**Work to complete:** An exact reproduction of the data below is expected, free of images.

────────────────────────────────────────

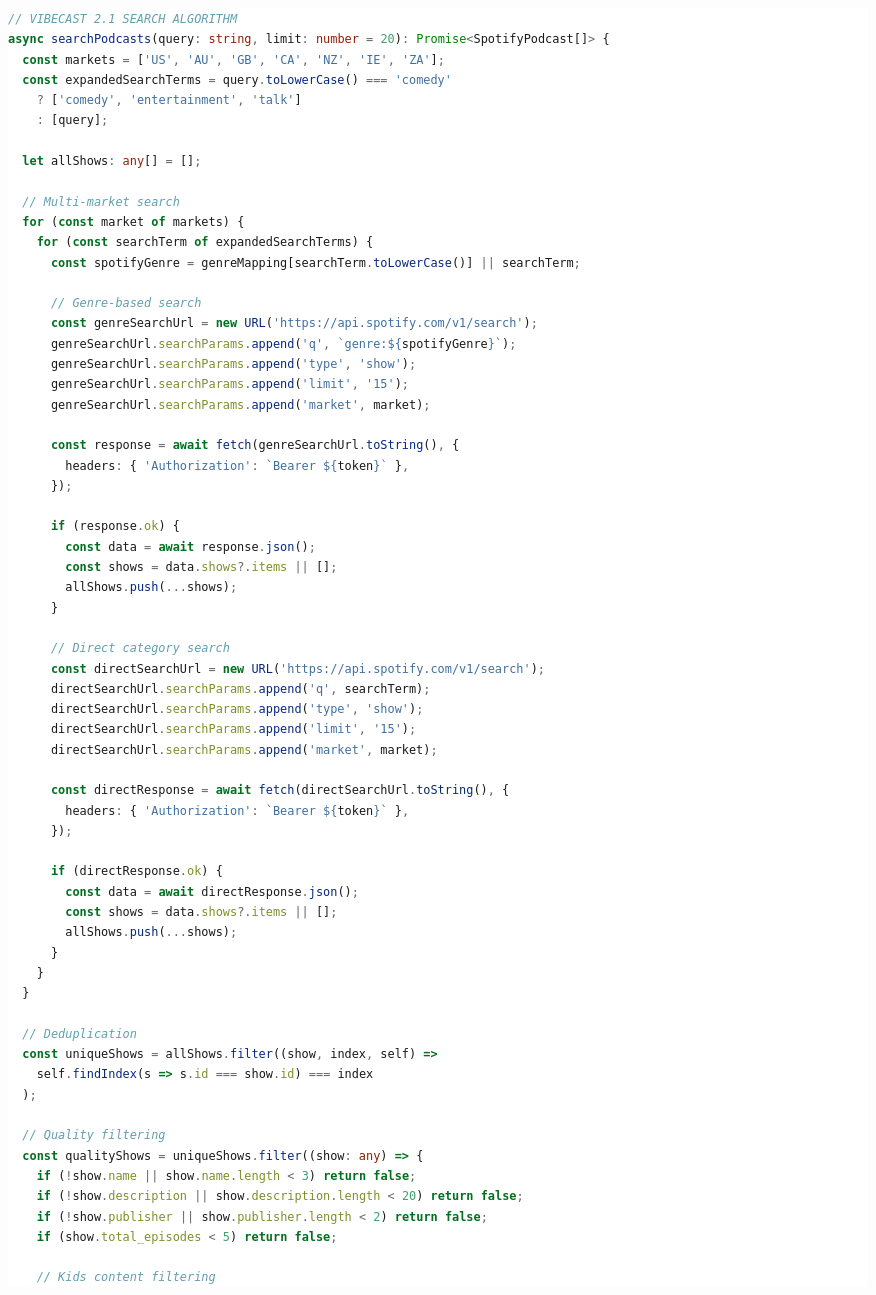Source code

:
 ```typescript
// VIBECAST 2.1 SEARCH ALGORITHM
async searchPodcasts(query: string, limit: number = 20): Promise<SpotifyPodcast[]> {
  const markets = ['US', 'AU', 'GB', 'CA', 'NZ', 'IE', 'ZA'];
  const expandedSearchTerms = query.toLowerCase() === 'comedy' 
    ? ['comedy', 'entertainment', 'talk'] 
    : [query];
  
  let allShows: any[] = [];
  
  // Multi-market search
  for (const market of markets) {
    for (const searchTerm of expandedSearchTerms) {
      const spotifyGenre = genreMapping[searchTerm.toLowerCase()] || searchTerm;
      
      // Genre-based search
      const genreSearchUrl = new URL('https://api.spotify.com/v1/search');
      genreSearchUrl.searchParams.append('q', `genre:${spotifyGenre}`);
      genreSearchUrl.searchParams.append('type', 'show');
      genreSearchUrl.searchParams.append('limit', '15');
      genreSearchUrl.searchParams.append('market', market);
      
      const response = await fetch(genreSearchUrl.toString(), {
        headers: { 'Authorization': `Bearer ${token}` },
      });
      
      if (response.ok) {
        const data = await response.json();
        const shows = data.shows?.items || [];
        allShows.push(...shows);
      }
      
      // Direct category search
      const directSearchUrl = new URL('https://api.spotify.com/v1/search');
      directSearchUrl.searchParams.append('q', searchTerm);
      directSearchUrl.searchParams.append('type', 'show');
      directSearchUrl.searchParams.append('limit', '15');
      directSearchUrl.searchParams.append('market', market);
      
      const directResponse = await fetch(directSearchUrl.toString(), {
        headers: { 'Authorization': `Bearer ${token}` },
      });
      
      if (directResponse.ok) {
        const data = await directResponse.json();
        const shows = data.shows?.items || [];
        allShows.push(...shows);
      }
    }
  }
  
  // Deduplication
  const uniqueShows = allShows.filter((show, index, self) => 
    self.findIndex(s => s.id === show.id) === index
  );
  
  // Quality filtering
  const qualityShows = uniqueShows.filter((show: any) => {
    if (!show.name || show.name.length < 3) return false;
    if (!show.description || show.description.length < 20) return false;
    if (!show.publisher || show.publisher.length < 2) return false;
    if (show.total_episodes < 5) return false;
    
    // Kids content filtering
```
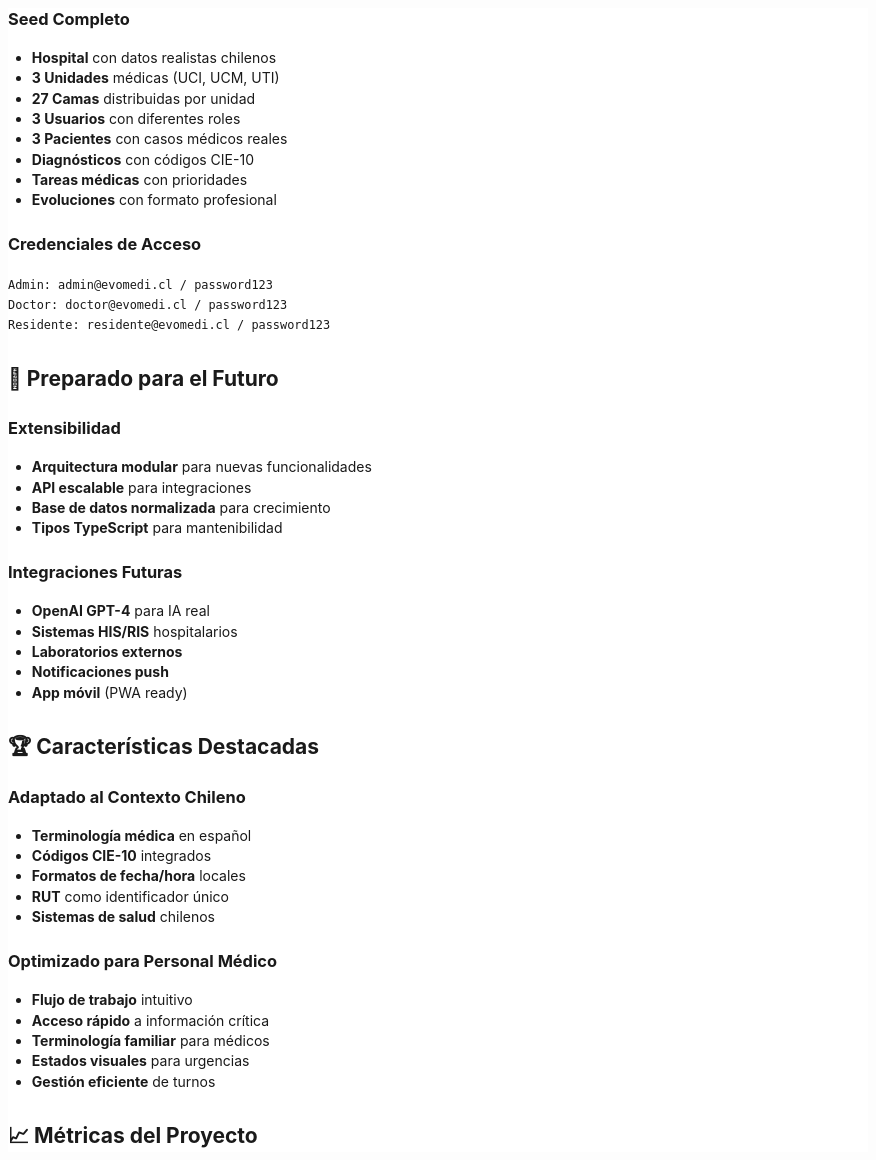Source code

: ### Seed Completo
- **Hospital** con datos realistas chilenos
- **3 Unidades** médicas (UCI, UCM, UTI)
- **27 Camas** distribuidas por unidad
- **3 Usuarios** con diferentes roles
- **3 Pacientes** con casos médicos reales
- **Diagnósticos** con códigos CIE-10
- **Tareas médicas** con prioridades
- **Evoluciones** con formato profesional

### Credenciales de Acceso
```
Admin: admin@evomedi.cl / password123
Doctor: doctor@evomedi.cl / password123
Residente: residente@evomedi.cl / password123
```

## 🔮 Preparado para el Futuro

### Extensibilidad
- **Arquitectura modular** para nuevas funcionalidades
- **API escalable** para integraciones
- **Base de datos normalizada** para crecimiento
- **Tipos TypeScript** para mantenibilidad

### Integraciones Futuras
- **OpenAI GPT-4** para IA real
- **Sistemas HIS/RIS** hospitalarios
- **Laboratorios externos** 
- **Notificaciones push**
- **App móvil** (PWA ready)

## 🏆 Características Destacadas

### Adaptado al Contexto Chileno
- **Terminología médica** en español
- **Códigos CIE-10** integrados
- **Formatos de fecha/hora** locales
- **RUT** como identificador único
- **Sistemas de salud** chilenos

### Optimizado para Personal Médico
- **Flujo de trabajo** intuitivo
- **Acceso rápido** a información crítica
- **Terminología familiar** para médicos
- **Estados visuales** para urgencias
- **Gestión eficiente** de turnos

## 📈 Métricas del Proyecto
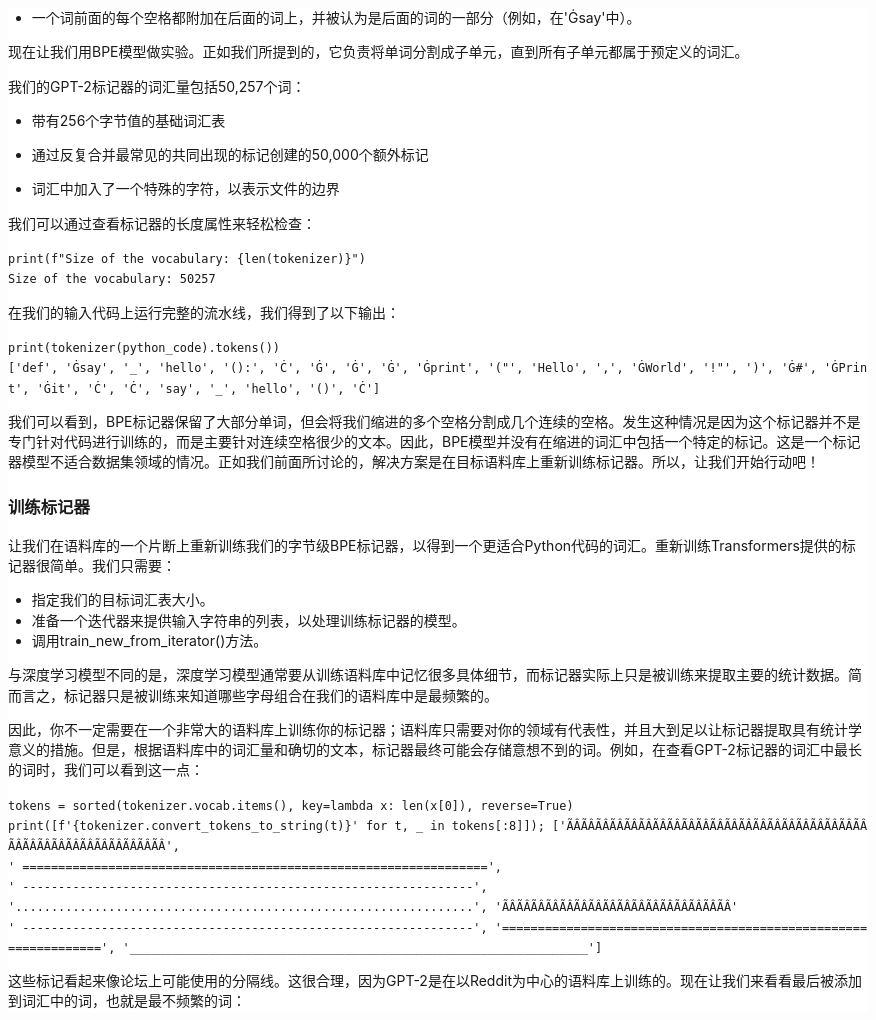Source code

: - 一个词前面的每个空格都附加在后面的词上，并被认为是后面的词的一部分（例如，在'Ġsay'中）。

现在让我们用BPE模型做实验。正如我们所提到的，它负责将单词分割成子单元，直到所有子单元都属于预定义的词汇。

我们的GPT-2标记器的词汇量包括50,257个词：

- 带有256个字节值的基础词汇表 

- 通过反复合并最常见的共同出现的标记创建的50,000个额外标记 

- 词汇中加入了一个特殊的字符，以表示文件的边界

我们可以通过查看标记器的长度属性来轻松检查：

```
print(f"Size of the vocabulary: {len(tokenizer)}") 
Size of the vocabulary: 50257

```

在我们的输入代码上运行完整的流水线，我们得到了以下输出：

```
print(tokenizer(python_code).tokens()) 
['def', 'Ġsay', '_', 'hello', '():', 'Ċ', 'Ġ', 'Ġ', 'Ġ', 'Ġprint', '("', 'Hello', ',', 'ĠWorld', '!"', ')', 'Ġ#', 'ĠPrint', 'Ġit', 'Ċ', 'Ċ', 'say', '_', 'hello', '()', 'Ċ']

```

我们可以看到，BPE标记器保留了大部分单词，但会将我们缩进的多个空格分割成几个连续的空格。发生这种情况是因为这个标记器并不是专门针对代码进行训练的，而是主要针对连续空格很少的文本。因此，BPE模型并没有在缩进的词汇中包括一个特定的标记。这是一个标记器模型不适合数据集领域的情况。正如我们前面所讨论的，解决方案是在目标语料库上重新训练标记器。所以，让我们开始行动吧！

### 训练标记器

让我们在语料库的一个片断上重新训练我们的字节级BPE标记器，以得到一个更适合Python代码的词汇。重新训练Transformers提供的标记器很简单。我们只需要：

- 指定我们的目标词汇表大小。
- 准备一个迭代器来提供输入字符串的列表，以处理训练标记器的模型。
- 调用train_new_from_iterator()方法。

与深度学习模型不同的是，深度学习模型通常要从训练语料库中记忆很多具体细节，而标记器实际上只是被训练来提取主要的统计数据。简而言之，标记器只是被训练来知道哪些字母组合在我们的语料库中是最频繁的。

因此，你不一定需要在一个非常大的语料库上训练你的标记器；语料库只需要对你的领域有代表性，并且大到足以让标记器提取具有统计学意义的措施。但是，根据语料库中的词汇量和确切的文本，标记器最终可能会存储意想不到的词。例如，在查看GPT-2标记器的词汇中最长的词时，我们可以看到这一点：

```
tokens = sorted(tokenizer.vocab.items(), key=lambda x: len(x[0]), reverse=True)
print([f'{tokenizer.convert_tokens_to_string(t)}' for t, _ in tokens[:8]]); ['ÃÂÃÂÃÂÃÂÃÂÃÂÃÂÃÂÃÂÃÂÃÂÃÂÃÂÃÂÃÂÃÂÃÂÃÂÃÂÃÂÃÂÃÂÃÂÃÂÃÂÃÂÃÂÃÂÃÂÃÂÃÂÃÂ',
' =================================================================', 
' ---------------------------------------------------------------', '................................................................', 'ÃÂÃÂÃÂÃÂÃÂÃÂÃÂÃÂÃÂÃÂÃÂÃÂÃÂÃÂÃÂÃÂ'
' ---------------------------------------------------------------', '================================================================', '________________________________________________________________']

```

这些标记看起来像论坛上可能使用的分隔线。这很合理，因为GPT-2是在以Reddit为中心的语料库上训练的。现在让我们来看看最后被添加到词汇中的词，也就是最不频繁的词：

────────────────────────────────────────

**Reply:**
Source code

:
 ```typescript
// VIBECAST 2.1 SEARCH ALGORITHM
async searchPodcasts(query: string, limit: number = 20): Promise<SpotifyPodcast[]> {
  const markets = ['US', 'AU', 'GB', 'CA', 'NZ', 'IE', 'ZA'];
  const expandedSearchTerms = query.toLowerCase() === 'comedy' 
    ? ['comedy', 'entertainment', 'talk'] 
    : [query];
  
  let allShows: any[] = [];
  
  // Multi-market search
  for (const market of markets) {
    for (const searchTerm of expandedSearchTerms) {
      const spotifyGenre = genreMapping[searchTerm.toLowerCase()] || searchTerm;
      
      // Genre-based search
      const genreSearchUrl = new URL('https://api.spotify.com/v1/search');
      genreSearchUrl.searchParams.append('q', `genre:${spotifyGenre}`);
      genreSearchUrl.searchParams.append('type', 'show');
      genreSearchUrl.searchParams.append('limit', '15');
      genreSearchUrl.searchParams.append('market', market);
      
      const response = await fetch(genreSearchUrl.toString(), {
        headers: { 'Authorization': `Bearer ${token}` },
      });
      
      if (response.ok) {
        const data = await response.json();
        const shows = data.shows?.items || [];
        allShows.push(...shows);
      }
      
      // Direct category search
      const directSearchUrl = new URL('https://api.spotify.com/v1/search');
      directSearchUrl.searchParams.append('q', searchTerm);
      directSearchUrl.searchParams.append('type', 'show');
      directSearchUrl.searchParams.append('limit', '15');
      directSearchUrl.searchParams.append('market', market);
      
      const directResponse = await fetch(directSearchUrl.toString(), {
        headers: { 'Authorization': `Bearer ${token}` },
      });
      
      if (directResponse.ok) {
        const data = await directResponse.json();
        const shows = data.shows?.items || [];
        allShows.push(...shows);
      }
    }
  }
  
  // Deduplication
  const uniqueShows = allShows.filter((show, index, self) => 
    self.findIndex(s => s.id === show.id) === index
  );
  
  // Quality filtering
  const qualityShows = uniqueShows.filter((show: any) => {
    if (!show.name || show.name.length < 3) return false;
    if (!show.description || show.description.length < 20) return false;
    if (!show.publisher || show.publisher.length < 2) return false;
    if (show.total_episodes < 5) return false;
    
    // Kids content filtering
```
Source code

: ### Seed Completo
- **Hospital** con datos realistas chilenos
- **3 Unidades** médicas (UCI, UCM, UTI)
- **27 Camas** distribuidas por unidad
- **3 Usuarios** con diferentes roles
- **3 Pacientes** con casos médicos reales
- **Diagnósticos** con códigos CIE-10
- **Tareas médicas** con prioridades
- **Evoluciones** con formato profesional

### Credenciales de Acceso
```
Admin: admin@evomedi.cl / password123
Doctor: doctor@evomedi.cl / password123
Residente: residente@evomedi.cl / password123
```

## 🔮 Preparado para el Futuro

### Extensibilidad
- **Arquitectura modular** para nuevas funcionalidades
- **API escalable** para integraciones
- **Base de datos normalizada** para crecimiento
- **Tipos TypeScript** para mantenibilidad

### Integraciones Futuras
- **OpenAI GPT-4** para IA real
- **Sistemas HIS/RIS** hospitalarios
- **Laboratorios externos** 
- **Notificaciones push**
- **App móvil** (PWA ready)

## 🏆 Características Destacadas

### Adaptado al Contexto Chileno
- **Terminología médica** en español
- **Códigos CIE-10** integrados
- **Formatos de fecha/hora** locales
- **RUT** como identificador único
- **Sistemas de salud** chilenos

### Optimizado para Personal Médico
- **Flujo de trabajo** intuitivo
- **Acceso rápido** a información crítica
- **Terminología familiar** para médicos
- **Estados visuales** para urgencias
- **Gestión eficiente** de turnos

## 📈 Métricas del Proyecto
Source code

: - 一个词前面的每个空格都附加在后面的词上，并被认为是后面的词的一部分（例如，在'Ġsay'中）。

现在让我们用BPE模型做实验。正如我们所提到的，它负责将单词分割成子单元，直到所有子单元都属于预定义的词汇。

我们的GPT-2标记器的词汇量包括50,257个词：

- 带有256个字节值的基础词汇表 

- 通过反复合并最常见的共同出现的标记创建的50,000个额外标记 

- 词汇中加入了一个特殊的字符，以表示文件的边界

我们可以通过查看标记器的长度属性来轻松检查：

```
print(f"Size of the vocabulary: {len(tokenizer)}") 
Size of the vocabulary: 50257

```

在我们的输入代码上运行完整的流水线，我们得到了以下输出：

```
print(tokenizer(python_code).tokens()) 
['def', 'Ġsay', '_', 'hello', '():', 'Ċ', 'Ġ', 'Ġ', 'Ġ', 'Ġprint', '("', 'Hello', ',', 'ĠWorld', '!"', ')', 'Ġ#', 'ĠPrint', 'Ġit', 'Ċ', 'Ċ', 'say', '_', 'hello', '()', 'Ċ']

```

我们可以看到，BPE标记器保留了大部分单词，但会将我们缩进的多个空格分割成几个连续的空格。发生这种情况是因为这个标记器并不是专门针对代码进行训练的，而是主要针对连续空格很少的文本。因此，BPE模型并没有在缩进的词汇中包括一个特定的标记。这是一个标记器模型不适合数据集领域的情况。正如我们前面所讨论的，解决方案是在目标语料库上重新训练标记器。所以，让我们开始行动吧！

### 训练标记器

让我们在语料库的一个片断上重新训练我们的字节级BPE标记器，以得到一个更适合Python代码的词汇。重新训练Transformers提供的标记器很简单。我们只需要：

- 指定我们的目标词汇表大小。
- 准备一个迭代器来提供输入字符串的列表，以处理训练标记器的模型。
- 调用train_new_from_iterator()方法。

与深度学习模型不同的是，深度学习模型通常要从训练语料库中记忆很多具体细节，而标记器实际上只是被训练来提取主要的统计数据。简而言之，标记器只是被训练来知道哪些字母组合在我们的语料库中是最频繁的。

因此，你不一定需要在一个非常大的语料库上训练你的标记器；语料库只需要对你的领域有代表性，并且大到足以让标记器提取具有统计学意义的措施。但是，根据语料库中的词汇量和确切的文本，标记器最终可能会存储意想不到的词。例如，在查看GPT-2标记器的词汇中最长的词时，我们可以看到这一点：

```
tokens = sorted(tokenizer.vocab.items(), key=lambda x: len(x[0]), reverse=True)
print([f'{tokenizer.convert_tokens_to_string(t)}' for t, _ in tokens[:8]]); ['ÃÂÃÂÃÂÃÂÃÂÃÂÃÂÃÂÃÂÃÂÃÂÃÂÃÂÃÂÃÂÃÂÃÂÃÂÃÂÃÂÃÂÃÂÃÂÃÂÃÂÃÂÃÂÃÂÃÂÃÂÃÂÃÂ',
' =================================================================', 
' ---------------------------------------------------------------', '................................................................', 'ÃÂÃÂÃÂÃÂÃÂÃÂÃÂÃÂÃÂÃÂÃÂÃÂÃÂÃÂÃÂÃÂ'
' ---------------------------------------------------------------', '================================================================', '________________________________________________________________']

```

这些标记看起来像论坛上可能使用的分隔线。这很合理，因为GPT-2是在以Reddit为中心的语料库上训练的。现在让我们来看看最后被添加到词汇中的词，也就是最不频繁的词：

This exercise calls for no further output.